Can you talk to us more about your latest single “Banshees”?
I’m happy to finally release this song. It’s a special song for me, one of the rare tracks I didn’t write alone and I believe there is something special about it.
I like that repetitive rythm on the verse, that pattern. It’s hard for me to talk about my own songs, but I really love playing this one.
Did any event in particular inspire you to write this song?
I was in a huge and isolated house when I wrote it, with my friend Delphine (aka Barbara Wolf) who also played bass and did the backing vocals on the upcoming EP and record. We worked hard to figure out the song and joked about the strange atmosphere in the house. This is how I came up with the idea of the banshees and how I built the lyrics inspired by this eerie vision.
Tell us about the upcoming video for the single?
I was in that same house during the summer, with my cousins and nephews and we played around with cameras. At some point my cousin thought it could be fun to make a video for my new single and we started brainstorming. I told him I wanted to stick to that mysterious atmosphere and make a dreamy/moody video. So we made strange masks with cardboard, simple costumes and my little nephews and I went from there. We filmed for three days in the woods around the house, at night, in the fields and on the road.
I was not sure how it would turn out in the end; we are not film makers and had zero gear besides our cameras! But when I edited the images on the music it looked weird in a mellow kind of way. And I thought I had exactly the right video for this song.
The single comes off your new EP Today – what’s the story behind the title?
This record embodies a change and expresses something more intimate. A new start maybe? Or at least a different path.
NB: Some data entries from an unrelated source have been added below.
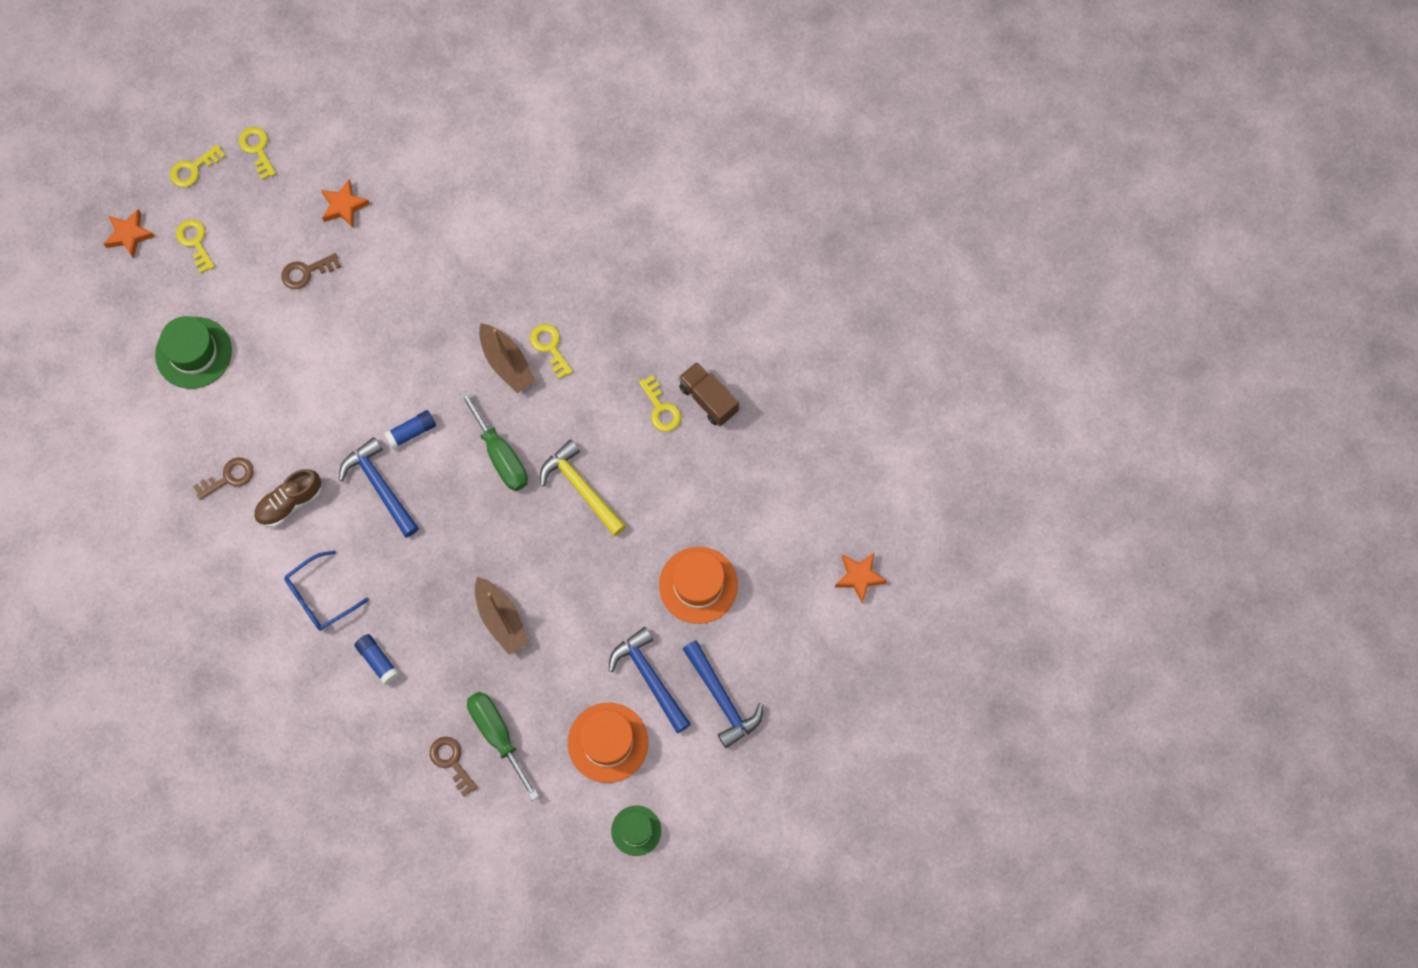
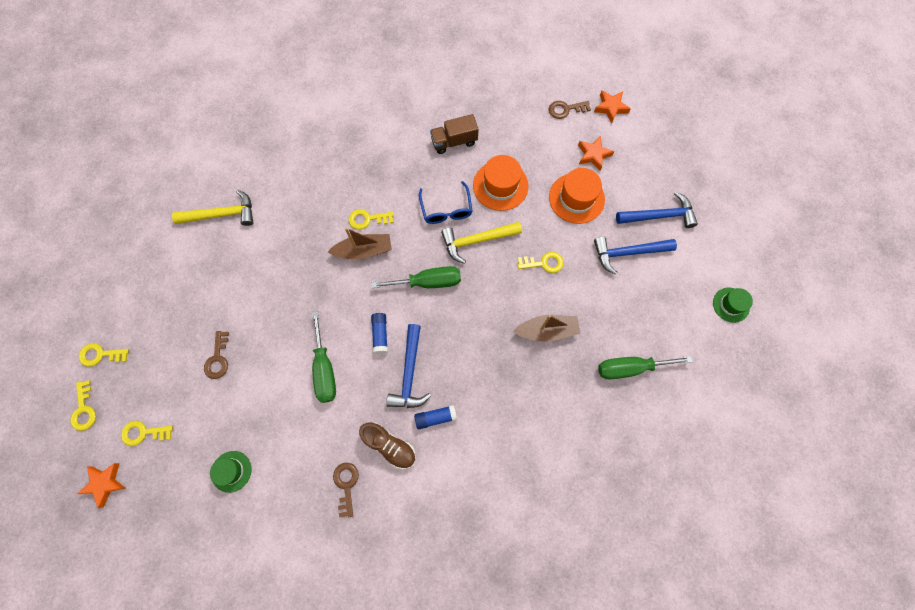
camera: 65 degrees left, 0 degrees up
green hat [155,316,232,389] -> green hat [210,451,251,493], size x0.62
brown shoe [254,469,321,527] -> brown shoe turned 45 degrees counterclockwise [359,423,416,469]
blue glasses [284,550,369,631] -> blue glasses moved to [419,181,473,224]
orange star [321,179,370,227] -> orange star moved to [578,136,614,171]
blue hammer [339,437,419,537] -> blue hammer turned 75 degrees counterclockwise [386,324,431,408]
blue glue stick [354,634,399,685] -> blue glue stick moved to [414,405,457,429]
brown key [430,737,478,797] -> brown key moved to [549,101,591,119]
orange hat [568,703,648,783] -> orange hat moved to [473,155,528,211]
yellow key [639,375,681,432] -> yellow key moved to [518,252,564,273]
none -> yellow hammer [172,190,253,226]
none -> green screwdriver [312,311,336,403]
I liked the word ‘today’ as the expression of a starting point: “today, is the day I start something new.”
How was the recording and writing process?
It took me two years to write the songs. This record is basically about an impossible relationship and constant breakups. It’s a mixture of personal and non personal stuff; sometimes it’s about me, sometimes it’s not but it could have been.
I had much more songs in the beginning but we narrowed them down. Some were far too cheesy! haha! I recorded a lot of demos then sent stems to the other members of the band so they could write their parts and help with the arrangements. When I started talking with Jay, we dove deeper in the structures and changed a few details to prepare for the recording. We tracked at my country house in the south of France, we did all the takes with him, in ten days.
What was it like to work with Jay Pellicci and how did that relationship develop?
It was a lot of fun, he is a very sweet guy. He recorded some friends of mine a super long time ago and for some reason I came across their album when I was looking for an engineer. So I wrote him and Jay really loved the songs and sent me a very long email with a lot of comments about them that really appealed to me. So this is how he came to France, and how we made the record!
How much did he get to influence the EP?
I’m not necessarily easy to deal with for a producer because I know how I want my songs to sound like. It’s not about ego or anything, it’s really that I usually have a pretty clear vision, and if I don’t, I believe it’s because the song is not good enough, and I have no problem getting rid of it. Jay coproduced the record, and helped me push the sound a little bit further. He was very precise with the drums and the guitars; he took a lot of time before tracking to make sure we had the right sound for a specific song. He guided us. He was also very good at driving me with the vocals.
What role does Paris play in your music?
I’m not sure Paris plays a special role in my music, but I’m sure you can hear I’m super french! I don’t write in Paris, I usually record demos and write in the country. I’m a bit like a sponge. I am influenced by everything, all the time: my city, my relationships, my friends, the books I read, the records I listen to, the movies I watch. Paris is just a small part of it.
You also get to record in different locations – how did the environment and different cultures influence you?
I believe a record is a little bit like a journal. In this case, the songs express a mental and sentimental travel that I ended up experiencing for real when we recorded and mixed. After we were done with the tracking, I followed Jay to San Francisco. While he was mixing at his studio in Oakland, I would spend days around the city wandering on my own, walking for hours.
I left France for almost a month that summer, heading to SF and then NY, alone, putting the finishing touches to the record.
It was great, not always easy, but I guess the record carries a little bit of this journey.
What aspects of this travel did you get to explore on this album?
There is something sunny about the EP. I don’t really know how it happened. When I was writing the songs, I had a lot of images of California, deserts, huge highways and cars from the seventies.
I think it was the opposite way: it’s not the traveling that made the record, but the record was made of those images. I had to carry the tapes over California and New York to give life to it.
Any plans to hit the road?
Yes we have a few concerts here in Europe around the EP release but are focused on a spring tour for the album release.
What else is happening next in Pamela Hute’s world?
Talking about this new EP, a lot, and writing some new songs too.
I’m really excited to share this new record, excited to play the songs live and see how people react.
I’m also really focused on the record label I just created with a friend (www.my-dear-recordings.com). That’s an important part of my life right now; it’s wonderful to share experiences with other bands and help them release beautiful records.